Extract —

>> Start

January 27, 2024

Good and Bad Reminders of the Holocaust Are on Show in "Our Class" and "White Rose"

Today is International Holocaust Memorial Day, which was created to commemorate the six million Jews and others who were systematically slaughtered by the Nazis. But New York theater makers aren’t limiting their remembrances of those horrific events to a single day. For over a year now, stages here have been filled with one production after another recalling the horrors of that time and drawing cautionary parallels to our own time with its rising antisemitism and flirtations with fascism.

The shows have been large and small. Last season’s Leopoldstadt, Tom Stoppard’s semi-autobiographical drama about a wealthy Jewish family nearly annihilated by the Nazis, boasted a cast of 38 and won the Tony, Outer Critics Circle and Drama Desk awards. 

Joshua Harmon’s similarly-themed Prayer for the French Republic, which tracks the experiences of a Jewish family faced with violent bigotry both during the Holocaust and in present-day France, had a great off-Broadway run in 2022 and moved to Broadway earlier this month with most of its original 11-member cast intact.  

And last fall, King of the Jews, Leslie Epstein’s moving adaptation of his 1979 novel about the Jewish leaders in a Polish ghetto forced to decide which of their brethren to send to the death camps, had a successful run downtown at the HERE Arts Center. 

Now not everything has worked. Neither Bess Wohl’s Camp Siegfried nor Rita Kalnejais’ This Beautiful Future, both of which centered around young Nazis falling in love, made much headway with critics or audiences.  

And the musical Harmony, the longtime dream project of Barry Manilow and his writing partner Bruce Sussman that focused on The Comedian Harmonists, a real-life sextet of Jewish and Gentile performers who were forced apart when Hitler came to power, picked up a slew of awards when it played downtown at the Museum of Jewish Heritage but failed to click on Broadway and is now scheduled to close at the Ethel Barrymore Theatre on Feb. 4 after just 90 or so performances. 

Yet, the shows keep coming and they keep finding different ways to tell stories about the horrors that happened. An all-new immersive production of Cabaret is coming in April and just this week, I saw two new Holocaust-themed shows: White Rose, a musical about the German college students who led a resistance movement against the Nazis; and Our Class, a Brechtian-style drama about how the bonds were savagely broken between Jews and Christians in one small Polish village. 

Although there have been other shows about The White Rose movement (click here to read a review of one of them) I didn’t know about the group until I read about it in Ian McEwan’s recent novel “Lessons.” But I was instantly fascinated by those young people who risked—and mainly lost—their lives to speak out against Hitler. So I was curious to see how the story of Hans and Sophie Scholl, the brother and sister who were the group’s leaders, would be brought to the stage. Alas, the answer to that is not well.

>> End

Information supplied —
>> Start

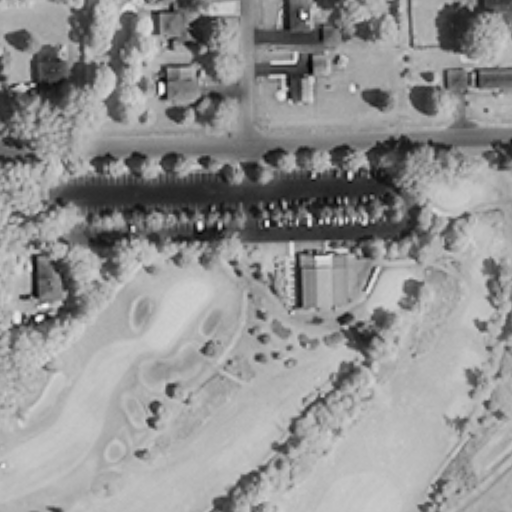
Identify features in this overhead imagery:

>> End

Problems to work on —
(a) In the article on Holocaust plays, swap "theater makers" for "playwrights" and write out the part that opens with the words containing "January 27, 2024" and closes with "Drama Desk awards.".
(b) Carry the article on Holocaust plays forward from its final sentence, writing the next part.

Responses for each task —
(a)
January 27, 2024

Good and Bad Reminders of the Holocaust Are on Show in "Our Class" and "White Rose"

Today is International Holocaust Memorial Day, which was created to commemorate the six million Jews and others who were systematically slaughtered by the Nazis. But New York playwrights aren’t limiting their remembrances of those horrific events to a single day. For over a year now, stages here have been filled with one production after another recalling the horrors of that time and drawing cautionary parallels to our own time with its rising antisemitism and flirtations with fascism.

The shows have been large and small. Last season’s Leopoldstadt, Tom Stoppard’s semi-autobiographical drama about a wealthy Jewish family nearly annihilated by the Nazis, boasted a cast of 38 and won the Tony, Outer Critics Circle and Drama Desk awards.

(b)
The creators and the producers of the musical which opened this week at Theatre Row all seem to be novices and their inexperience shows. Book writer and lyricist Brian Belding, whose Playbill bio describes him as a former high school history teacher, has clearly done his research but he hasn’t figured out how to pace a show, how to create characters with emotional depth or how to write lyrics that go beyond simply stating what’s happening. 

Meanwhile Natalie Brice’s music has no distinguishing personality.  A score doesn’t have to reflect the historical period it’s musicalizing but it should make you think that all the songs belong to the same world. This one just slides from one tune to another without rhythm or reason. The actors work hard and some are better than others but none of them get enough help from their director Will Nunziata. The Scholls deserve better.

It would have been interesting to see what Tadeusz Slobodzianek, the Polish author of Our Class, and his inventive director Igor Golyak might have done with the Scholls' story because they have turned their production, which is now playing in BAM’s Fishman Space, from what could have been a fairly predictable story into a powerful meditation on how people act when faced with making truly horrendous choices.

At the center of their tale are 10 people who take great pride in being members of the same class in their village school. Half of them are Jewish, half Catholic and although they’re aware of their differences, it doesn’t stop them from developing friendships and crushes across faith lines. Until the outside world intervenes. 

First the Russians occupy the town and then the Germans take over. Locals take sides that break down along ethnic lines and soon they are informing on one another and beating and raping and killing one another. 

The script, adapted into English by Norman Allen, follows these characters over seven decades from their grade school years into their days in nursing homes for the few who survive that long. And yet it manages to make us feel as though we know each of them as real people who are good in some moments, horrible in others and sometimes just trying to make peace with what’s been done to them and what they’ve done to others. 

Most of the action is portrayed in an expressionistic style on a nearly bare stage outfitted with ladders, trap doors and a fateful chalkboard. And Golyak sometimes uses video cameras in the way that Ivo van Hove does to create film-style close-ups of his actors, which can be effective but can also be distracting. However he also creates achingly beautiful stage images as when the actors draw simple faces on white balloons and then send them floating into the rafters to symbolize the deaths in a particularly horrific massacre.  

The cast made up of both fresh and familiar faces is uniformly excellent. But I couldn’t help focusing on Richard Topol. That’s in part because he’s older by several years than most of his castmates. But it’s also because this is the third time I’ve seen Topol appearing in one of these recent Holocaust plays.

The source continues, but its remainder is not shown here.